Walkscore.com, an online database that ranks cities and neighborhoods based on their ease of travel by foot, recently gave Tuscaloosa a score of 37 out of 100 on walkability. Front Seat, a Seattle-based software company, created the website in order to objectively rank neighborhoods based on how easy it is to travel to and from certain amenities by foot.
“With the surge in gas prices, people are really considering the consequences of where they live,” Mike Mathieu, chairman and founder of Front Seat, a civic software company and developer of walkscore.com, said. “The idea with Walk Score is to take walkability, a thing that used to be subjective, and to make it objective.”

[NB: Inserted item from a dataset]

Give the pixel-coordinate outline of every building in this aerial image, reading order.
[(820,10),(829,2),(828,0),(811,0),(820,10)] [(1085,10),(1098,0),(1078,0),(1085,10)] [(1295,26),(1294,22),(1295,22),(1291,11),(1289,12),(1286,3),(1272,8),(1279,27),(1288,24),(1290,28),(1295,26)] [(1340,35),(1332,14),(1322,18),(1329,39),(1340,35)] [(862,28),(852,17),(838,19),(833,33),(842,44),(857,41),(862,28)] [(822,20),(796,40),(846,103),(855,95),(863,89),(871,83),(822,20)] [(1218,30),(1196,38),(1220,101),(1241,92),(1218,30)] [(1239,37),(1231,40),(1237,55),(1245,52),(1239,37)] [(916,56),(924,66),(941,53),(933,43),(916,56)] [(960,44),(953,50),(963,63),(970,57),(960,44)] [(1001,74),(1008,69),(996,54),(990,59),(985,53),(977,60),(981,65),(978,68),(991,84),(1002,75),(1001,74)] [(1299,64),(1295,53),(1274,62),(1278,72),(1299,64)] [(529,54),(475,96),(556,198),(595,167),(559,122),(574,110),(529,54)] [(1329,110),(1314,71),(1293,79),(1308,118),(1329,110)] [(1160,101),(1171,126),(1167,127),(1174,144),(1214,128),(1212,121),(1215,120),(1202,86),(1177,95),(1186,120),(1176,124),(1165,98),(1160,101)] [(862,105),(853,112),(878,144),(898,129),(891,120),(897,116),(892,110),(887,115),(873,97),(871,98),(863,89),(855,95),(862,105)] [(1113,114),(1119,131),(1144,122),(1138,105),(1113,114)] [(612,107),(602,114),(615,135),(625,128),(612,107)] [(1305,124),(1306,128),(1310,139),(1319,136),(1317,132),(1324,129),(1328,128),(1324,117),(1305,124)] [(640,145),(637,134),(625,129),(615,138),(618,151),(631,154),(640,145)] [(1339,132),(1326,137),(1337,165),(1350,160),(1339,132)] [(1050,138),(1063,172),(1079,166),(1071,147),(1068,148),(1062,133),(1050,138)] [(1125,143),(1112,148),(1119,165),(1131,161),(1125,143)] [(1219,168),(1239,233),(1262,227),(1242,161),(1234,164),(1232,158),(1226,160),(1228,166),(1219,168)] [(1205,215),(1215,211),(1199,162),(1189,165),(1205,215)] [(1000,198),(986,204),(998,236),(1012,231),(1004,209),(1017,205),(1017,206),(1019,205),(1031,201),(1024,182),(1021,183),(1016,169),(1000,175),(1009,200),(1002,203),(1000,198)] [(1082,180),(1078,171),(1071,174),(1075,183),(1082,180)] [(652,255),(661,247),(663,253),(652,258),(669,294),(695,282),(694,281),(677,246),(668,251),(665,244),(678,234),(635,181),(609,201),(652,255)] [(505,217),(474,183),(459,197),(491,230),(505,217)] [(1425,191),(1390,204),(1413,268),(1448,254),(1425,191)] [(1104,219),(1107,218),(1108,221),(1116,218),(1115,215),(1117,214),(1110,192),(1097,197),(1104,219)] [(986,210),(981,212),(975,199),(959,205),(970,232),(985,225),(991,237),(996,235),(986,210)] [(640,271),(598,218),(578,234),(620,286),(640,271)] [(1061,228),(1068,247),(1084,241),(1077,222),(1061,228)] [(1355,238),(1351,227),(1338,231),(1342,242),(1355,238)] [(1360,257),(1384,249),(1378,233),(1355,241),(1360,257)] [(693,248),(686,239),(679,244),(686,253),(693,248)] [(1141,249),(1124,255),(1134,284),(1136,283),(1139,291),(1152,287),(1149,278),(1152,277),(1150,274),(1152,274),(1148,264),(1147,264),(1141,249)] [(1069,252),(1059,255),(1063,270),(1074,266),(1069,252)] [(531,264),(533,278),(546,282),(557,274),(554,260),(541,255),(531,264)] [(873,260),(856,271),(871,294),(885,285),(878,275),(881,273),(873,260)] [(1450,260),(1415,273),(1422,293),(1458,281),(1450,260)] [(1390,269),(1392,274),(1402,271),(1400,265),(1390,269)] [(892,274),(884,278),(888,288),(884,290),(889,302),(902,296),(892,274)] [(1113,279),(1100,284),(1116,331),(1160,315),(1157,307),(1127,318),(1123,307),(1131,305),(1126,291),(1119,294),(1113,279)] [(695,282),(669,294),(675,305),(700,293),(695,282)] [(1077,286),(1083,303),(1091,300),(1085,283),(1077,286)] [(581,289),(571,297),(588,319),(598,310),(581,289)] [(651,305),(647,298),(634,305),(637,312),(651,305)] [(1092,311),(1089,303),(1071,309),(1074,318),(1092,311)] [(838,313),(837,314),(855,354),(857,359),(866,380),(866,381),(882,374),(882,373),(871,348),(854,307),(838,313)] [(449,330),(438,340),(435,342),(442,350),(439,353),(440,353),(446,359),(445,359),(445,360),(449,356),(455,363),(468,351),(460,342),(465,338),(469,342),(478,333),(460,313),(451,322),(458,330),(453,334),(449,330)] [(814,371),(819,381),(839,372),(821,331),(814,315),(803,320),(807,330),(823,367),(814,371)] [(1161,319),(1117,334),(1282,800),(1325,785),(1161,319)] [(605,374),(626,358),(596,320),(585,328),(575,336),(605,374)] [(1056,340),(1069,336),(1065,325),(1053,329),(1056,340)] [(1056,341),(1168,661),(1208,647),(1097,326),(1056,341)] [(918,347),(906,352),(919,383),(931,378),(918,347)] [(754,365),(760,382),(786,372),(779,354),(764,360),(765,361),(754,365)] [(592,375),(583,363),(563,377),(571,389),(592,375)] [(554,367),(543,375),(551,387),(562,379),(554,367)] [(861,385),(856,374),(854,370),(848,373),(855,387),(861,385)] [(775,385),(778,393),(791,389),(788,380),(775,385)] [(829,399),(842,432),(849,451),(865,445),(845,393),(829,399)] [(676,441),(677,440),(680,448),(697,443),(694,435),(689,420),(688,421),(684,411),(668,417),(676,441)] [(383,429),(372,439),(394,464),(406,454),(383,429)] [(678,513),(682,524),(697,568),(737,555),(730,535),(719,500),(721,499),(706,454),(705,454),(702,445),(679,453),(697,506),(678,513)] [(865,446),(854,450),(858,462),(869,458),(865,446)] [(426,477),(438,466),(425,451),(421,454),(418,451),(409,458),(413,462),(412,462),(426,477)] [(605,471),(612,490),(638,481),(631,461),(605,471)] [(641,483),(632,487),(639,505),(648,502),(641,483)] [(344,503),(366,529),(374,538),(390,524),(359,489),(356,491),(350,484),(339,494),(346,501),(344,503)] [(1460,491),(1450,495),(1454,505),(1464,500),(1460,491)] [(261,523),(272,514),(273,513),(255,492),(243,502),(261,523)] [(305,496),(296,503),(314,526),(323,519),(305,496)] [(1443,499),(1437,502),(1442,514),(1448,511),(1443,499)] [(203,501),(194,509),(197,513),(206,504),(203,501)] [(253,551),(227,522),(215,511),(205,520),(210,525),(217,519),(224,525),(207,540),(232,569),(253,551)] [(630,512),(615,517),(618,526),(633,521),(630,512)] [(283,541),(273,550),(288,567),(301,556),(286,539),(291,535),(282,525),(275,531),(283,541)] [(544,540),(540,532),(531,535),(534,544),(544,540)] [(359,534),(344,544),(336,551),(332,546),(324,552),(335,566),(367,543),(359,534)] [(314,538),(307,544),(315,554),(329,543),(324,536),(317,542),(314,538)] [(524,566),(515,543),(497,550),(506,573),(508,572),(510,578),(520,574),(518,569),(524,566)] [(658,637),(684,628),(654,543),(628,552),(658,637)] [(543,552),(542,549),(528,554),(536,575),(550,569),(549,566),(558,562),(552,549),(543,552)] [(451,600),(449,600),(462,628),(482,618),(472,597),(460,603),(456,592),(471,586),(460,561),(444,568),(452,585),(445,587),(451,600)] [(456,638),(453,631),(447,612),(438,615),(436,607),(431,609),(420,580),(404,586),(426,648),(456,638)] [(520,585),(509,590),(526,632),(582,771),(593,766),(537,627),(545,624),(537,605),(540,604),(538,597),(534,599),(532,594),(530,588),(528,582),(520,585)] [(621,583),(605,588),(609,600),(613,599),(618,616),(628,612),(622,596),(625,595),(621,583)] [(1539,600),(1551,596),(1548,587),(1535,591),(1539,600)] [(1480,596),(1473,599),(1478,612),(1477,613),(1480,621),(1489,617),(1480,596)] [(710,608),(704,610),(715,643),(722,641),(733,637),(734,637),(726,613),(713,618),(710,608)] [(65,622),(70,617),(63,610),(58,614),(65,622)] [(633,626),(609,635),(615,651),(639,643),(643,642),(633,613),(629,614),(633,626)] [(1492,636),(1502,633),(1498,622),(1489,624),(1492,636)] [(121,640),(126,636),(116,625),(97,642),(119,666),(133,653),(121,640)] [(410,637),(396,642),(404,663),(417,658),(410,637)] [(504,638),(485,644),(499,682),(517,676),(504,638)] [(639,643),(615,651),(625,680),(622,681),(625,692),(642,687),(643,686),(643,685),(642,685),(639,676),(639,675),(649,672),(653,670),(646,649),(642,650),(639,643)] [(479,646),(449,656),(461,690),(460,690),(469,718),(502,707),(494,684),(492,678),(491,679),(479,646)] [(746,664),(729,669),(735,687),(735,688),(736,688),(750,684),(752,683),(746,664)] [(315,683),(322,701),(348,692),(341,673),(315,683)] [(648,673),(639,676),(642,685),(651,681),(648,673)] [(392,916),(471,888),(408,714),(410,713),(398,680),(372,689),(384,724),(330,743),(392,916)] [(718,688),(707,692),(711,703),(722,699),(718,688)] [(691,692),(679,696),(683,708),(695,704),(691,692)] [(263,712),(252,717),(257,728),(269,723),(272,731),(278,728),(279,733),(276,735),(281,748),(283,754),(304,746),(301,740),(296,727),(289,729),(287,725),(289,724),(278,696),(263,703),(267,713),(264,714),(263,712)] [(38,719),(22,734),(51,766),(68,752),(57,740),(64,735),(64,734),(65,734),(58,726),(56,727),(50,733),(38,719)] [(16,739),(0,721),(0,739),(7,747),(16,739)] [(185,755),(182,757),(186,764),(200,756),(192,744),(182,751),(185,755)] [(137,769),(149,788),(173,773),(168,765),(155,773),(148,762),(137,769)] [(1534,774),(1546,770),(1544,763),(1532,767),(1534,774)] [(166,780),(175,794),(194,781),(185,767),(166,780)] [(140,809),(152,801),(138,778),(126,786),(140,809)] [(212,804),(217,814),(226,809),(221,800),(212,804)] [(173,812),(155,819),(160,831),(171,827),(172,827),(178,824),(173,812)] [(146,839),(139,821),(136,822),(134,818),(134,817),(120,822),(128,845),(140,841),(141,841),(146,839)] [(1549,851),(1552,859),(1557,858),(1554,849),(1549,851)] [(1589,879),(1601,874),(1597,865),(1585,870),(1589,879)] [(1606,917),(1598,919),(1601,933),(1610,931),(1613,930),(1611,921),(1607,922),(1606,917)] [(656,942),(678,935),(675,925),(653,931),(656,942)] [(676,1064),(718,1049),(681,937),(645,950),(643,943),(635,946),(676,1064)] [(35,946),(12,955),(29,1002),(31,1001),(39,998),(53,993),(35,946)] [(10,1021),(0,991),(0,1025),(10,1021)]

Some of the highest ranked cities in America include San Francisco with an 86 out of 100, New York City with a 83 out of 100 and Boston with a 79 out 100. Each of these cities sits on the high end of the ‘very walkable’ bracket, suggesting that most errands can be easily accomplished on foot.
With a score of 37, Tuscaloosa sits in the middle of the ‘car-dependent’ category, where very few amenities can be easily reached by walking. When compared to the list of the 40 most and least walkable cities in America, Tuscaloosa’s score ranks the city below 39 of them, only narrowly outscoring Jacksonville, Fla. by one point.
It comes as no surprise to many students that Tuscaloosa received such a low score.
“Living on campus is hard enough to get anywhere without a car, but after living off campus for a year, I can’t imagine walking through life in Tuscaloosa,” Duncan Anderson, a junior majoring in public relations, said. “Pretty much anywhere you need to get to from off campus requires a car and finding a place to park where you won’t get ticketed makes traveling anywhere just as problematic.”
With many students coming to school from out of state, cars aren’t always the first things on the checklist of many incoming students and parents. Many students decide instead to bring bikes to campus, a choice that can work well while living on campus but loses much of its viability as the students begin to commute.
“I think that biking to areas near campus is a definite alternative to driving, but there are still areas that are hard to reach off campus by bike or will at least take a long time to reach without a car,” Alec Vasquez, a junior majoring in marketing, said. “I’m really glad that I’m coming to Alabama from Georgia and have been fortunate enough to have my car here, but the students that are consigned to travelling everywhere by bike or by foot definitely fight an uphill battle with everything being located so far away.”
Conveniently, Walk Score is working on releasing another site, aptly named bikescore.com, which reviews the ability to bike in various cities across the United States. The site has already reviewed Tucson, Ariz., the home of the University of Arizona and another prominent college town, and plans to rank other college towns, as well as major cities, in the future.